Start of Block

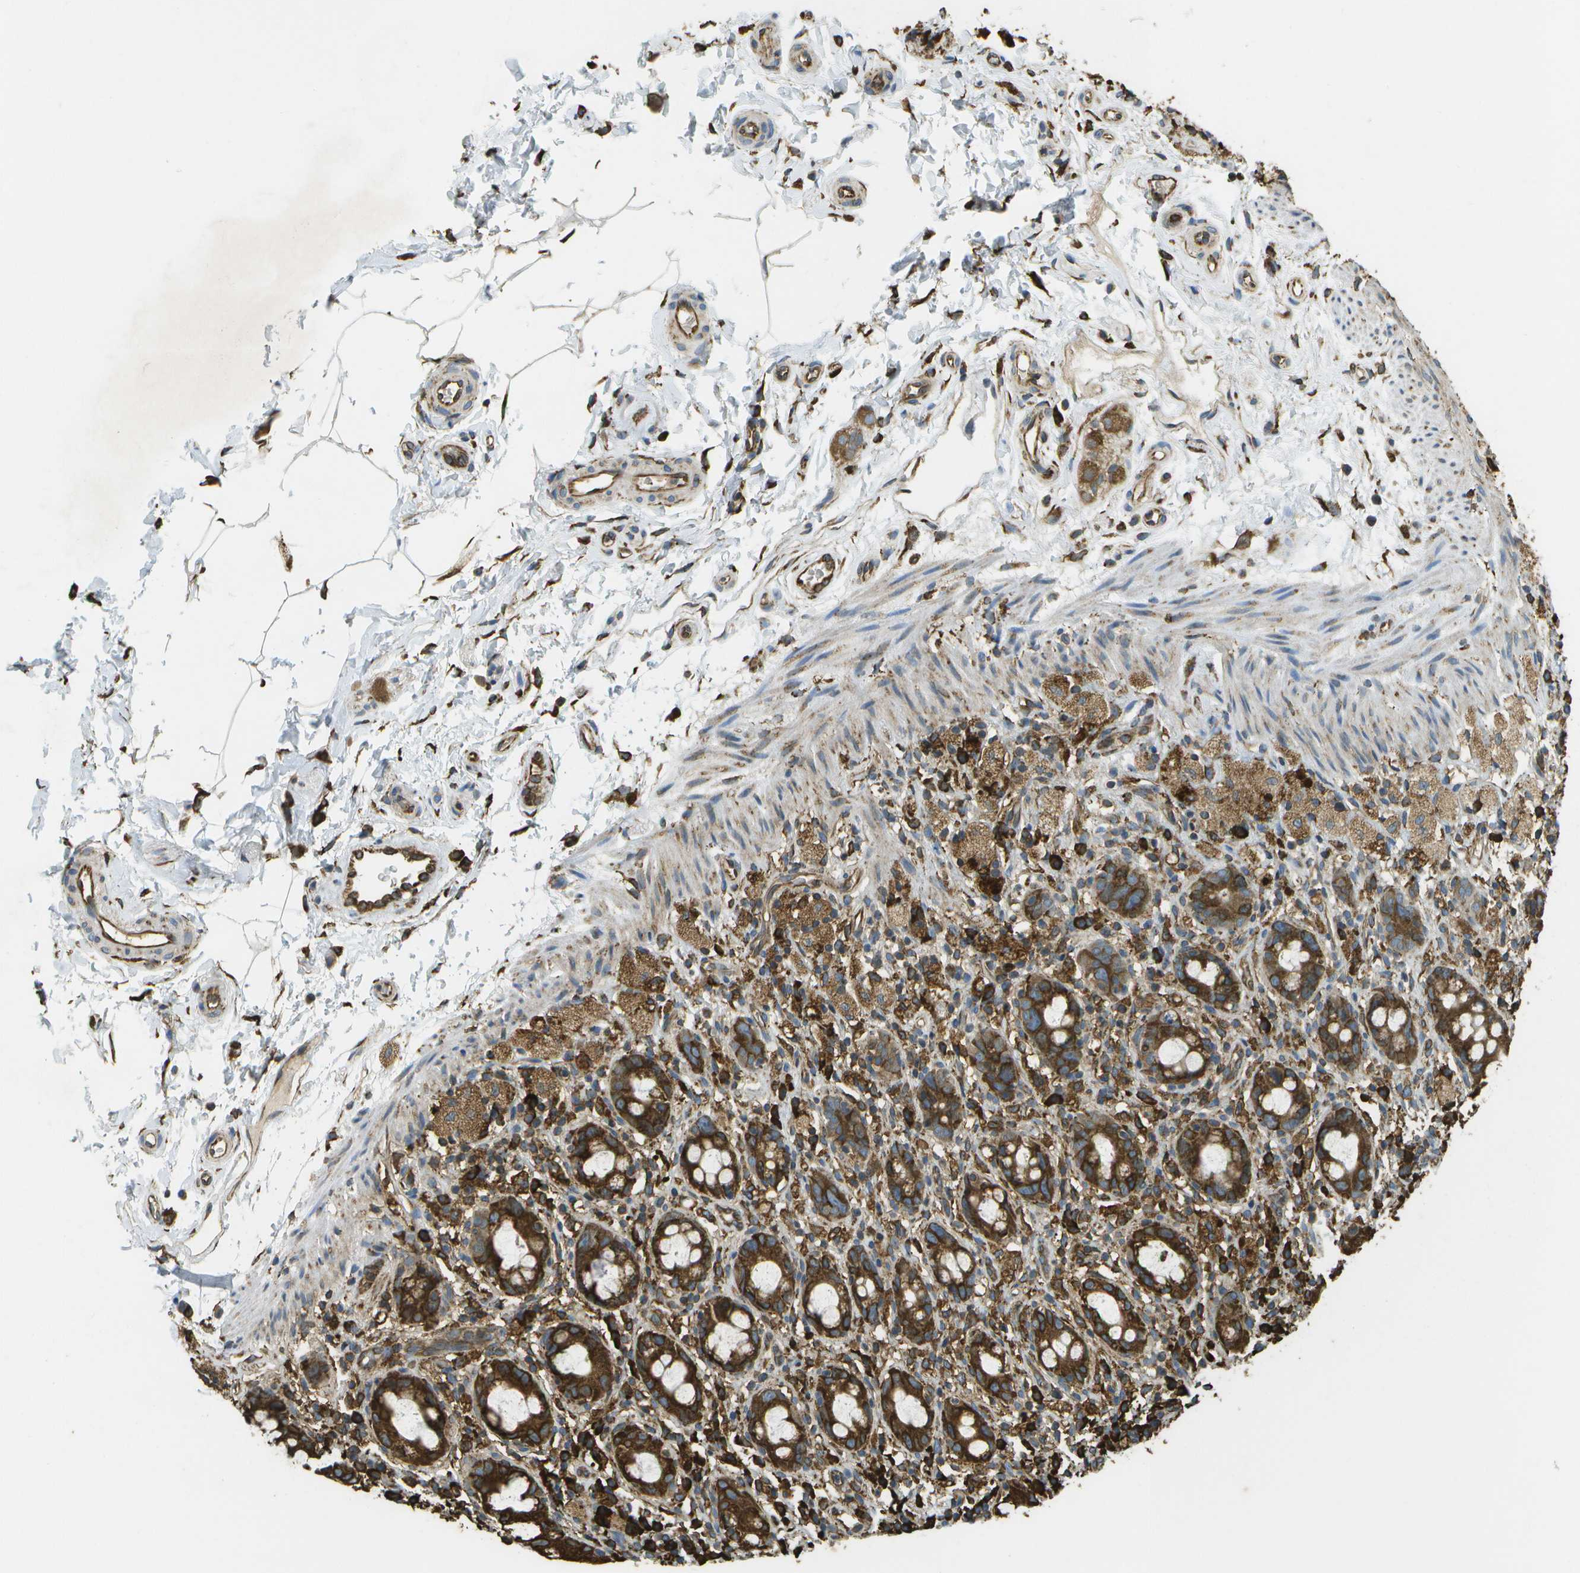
{"staining": {"intensity": "strong", "quantity": ">75%", "location": "cytoplasmic/membranous"}, "tissue": "rectum", "cell_type": "Glandular cells", "image_type": "normal", "snomed": [{"axis": "morphology", "description": "Normal tissue, NOS"}, {"axis": "topography", "description": "Rectum"}], "caption": "Protein staining demonstrates strong cytoplasmic/membranous staining in approximately >75% of glandular cells in normal rectum.", "gene": "PDIA4", "patient": {"sex": "male", "age": 44}}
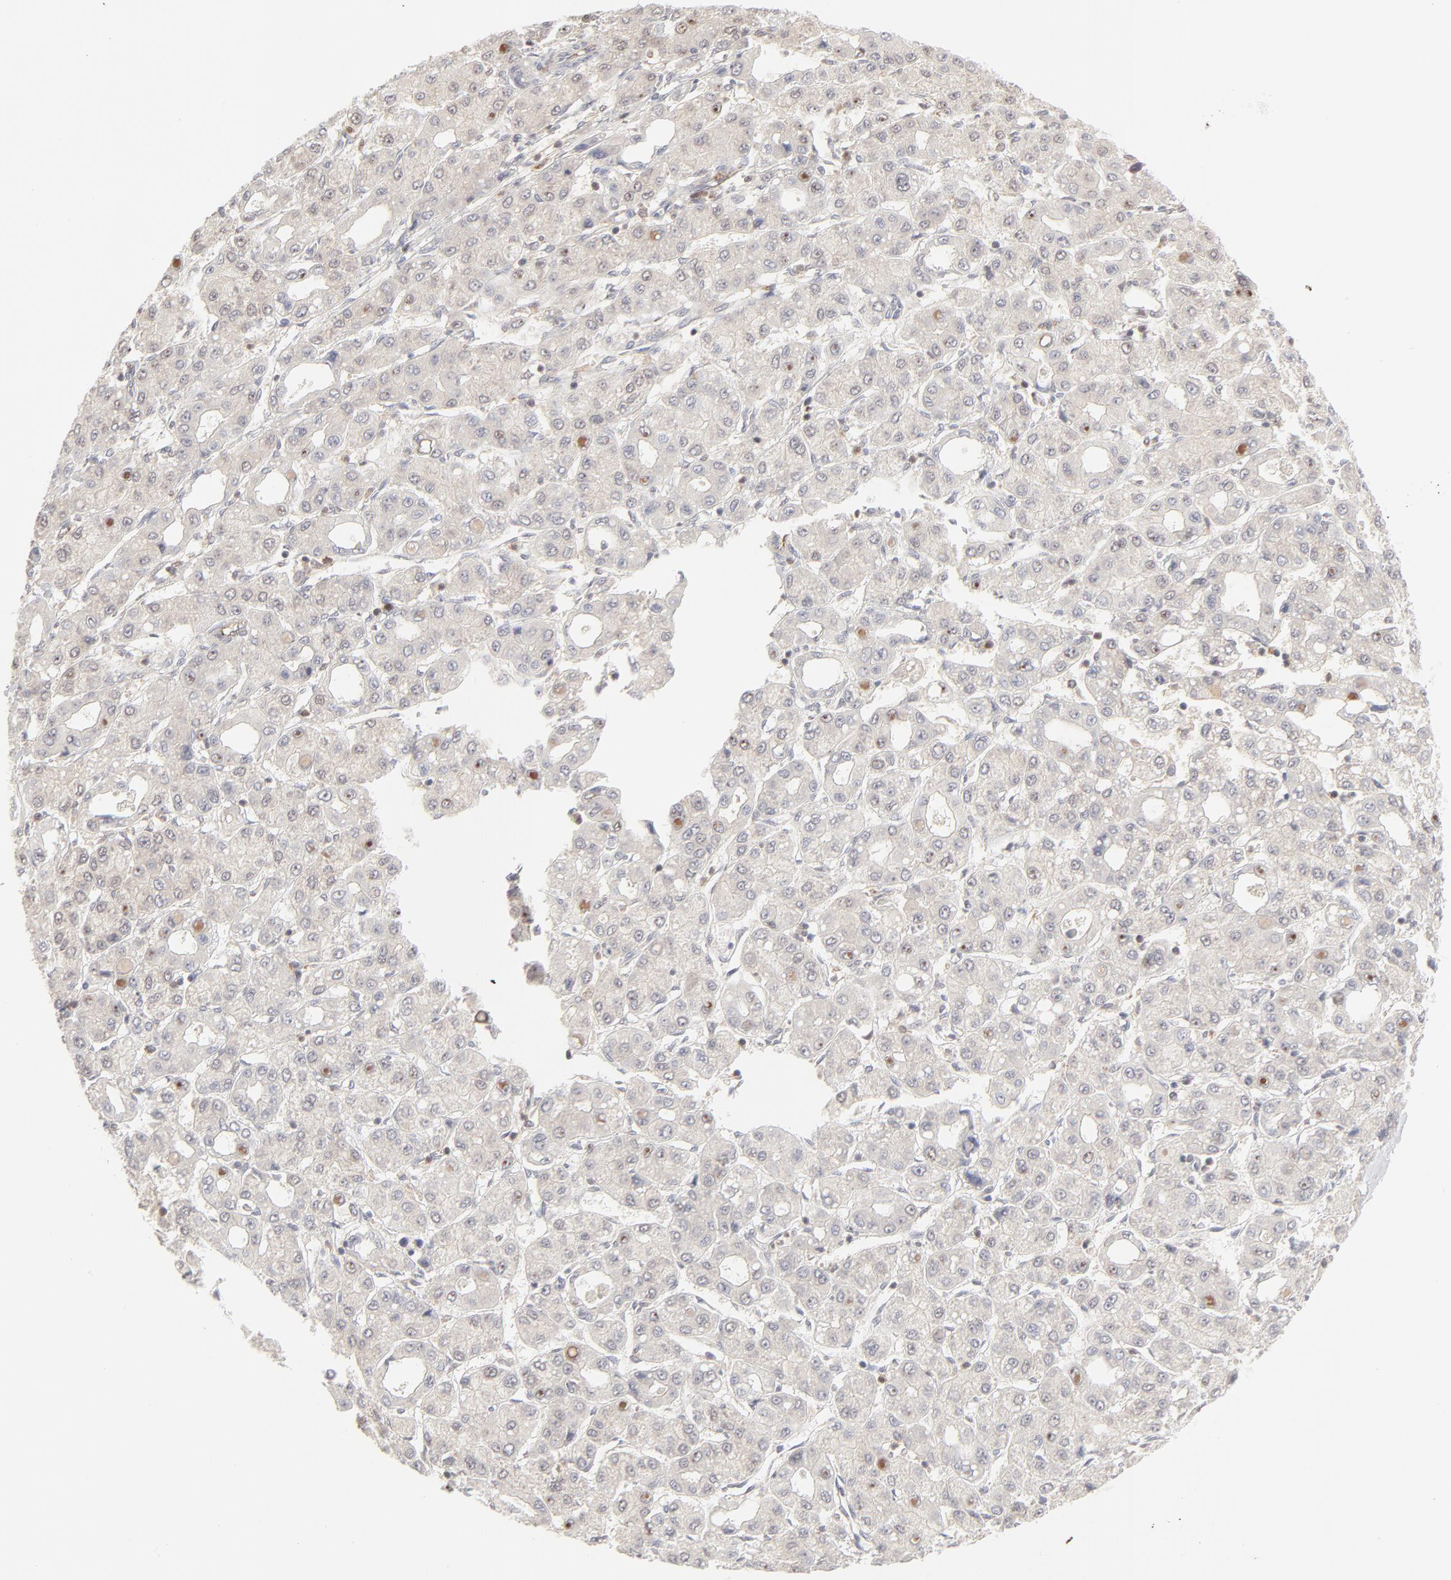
{"staining": {"intensity": "negative", "quantity": "none", "location": "none"}, "tissue": "liver cancer", "cell_type": "Tumor cells", "image_type": "cancer", "snomed": [{"axis": "morphology", "description": "Carcinoma, Hepatocellular, NOS"}, {"axis": "topography", "description": "Liver"}], "caption": "This is a micrograph of IHC staining of liver cancer, which shows no staining in tumor cells.", "gene": "CDK6", "patient": {"sex": "male", "age": 69}}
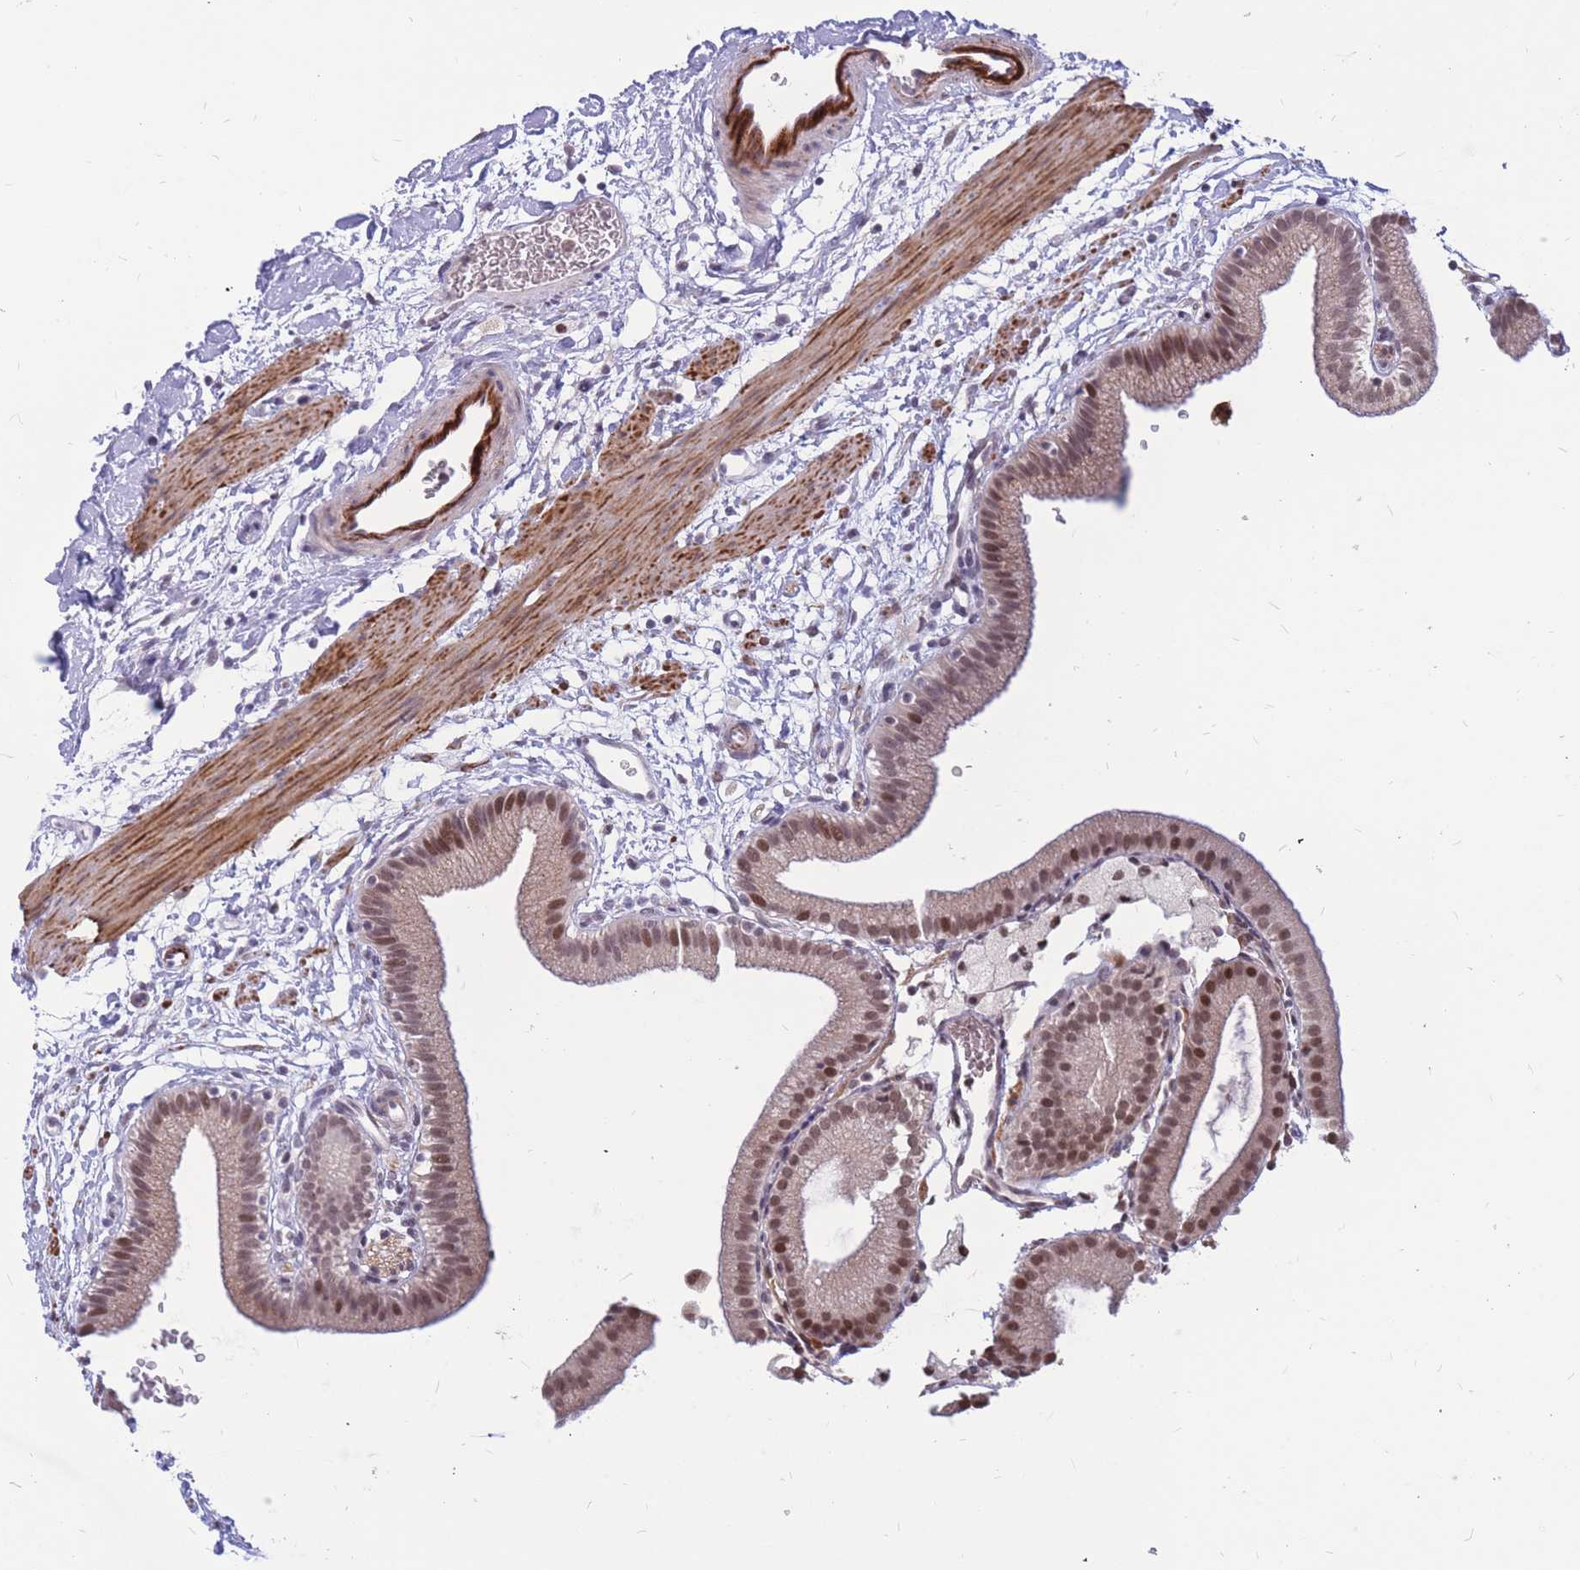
{"staining": {"intensity": "moderate", "quantity": ">75%", "location": "nuclear"}, "tissue": "gallbladder", "cell_type": "Glandular cells", "image_type": "normal", "snomed": [{"axis": "morphology", "description": "Normal tissue, NOS"}, {"axis": "topography", "description": "Gallbladder"}], "caption": "There is medium levels of moderate nuclear positivity in glandular cells of benign gallbladder, as demonstrated by immunohistochemical staining (brown color).", "gene": "ADD2", "patient": {"sex": "male", "age": 55}}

End of Block

▸ **WORK INSTRUCTION**
Nothing but the pictures should be left out when the listing above is transcribed.

▸ **ANSWER AREA**
{"staining": {"intensity": "strong", "quantity": ">75%", "location": "cytoplasmic/membranous"}, "tissue": "rectum", "cell_type": "Glandular cells", "image_type": "normal", "snomed": [{"axis": "morphology", "description": "Normal tissue, NOS"}, {"axis": "topography", "description": "Rectum"}], "caption": "Protein staining demonstrates strong cytoplasmic/membranous staining in approximately >75% of glandular cells in normal rectum.", "gene": "PDIA4", "patient": {"sex": "male", "age": 44}}
{"staining": {"intensity": "negative", "quantity": "none", "location": "none"}, "tissue": "liver cancer", "cell_type": "Tumor cells", "image_type": "cancer", "snomed": [{"axis": "morphology", "description": "Carcinoma, Hepatocellular, NOS"}, {"axis": "topography", "description": "Liver"}], "caption": "This is a micrograph of IHC staining of liver cancer, which shows no staining in tumor cells.", "gene": "CDK6", "patient": {"sex": "male", "age": 69}}
{"staining": {"intensity": "moderate", "quantity": ">75%", "location": "nuclear"}, "tissue": "gallbladder", "cell_type": "Glandular cells", "image_type": "normal", "snomed": [{"axis": "morphology", "description": "Normal tissue, NOS"}, {"axis": "topography", "description": "Gallbladder"}], "caption": "There is medium levels of moderate nuclear positivity in glandular cells of benign gallbladder, as demonstrated by immunohistochemical staining (brown color).", "gene": "ADD2", "patient": {"sex": "male", "age": 55}}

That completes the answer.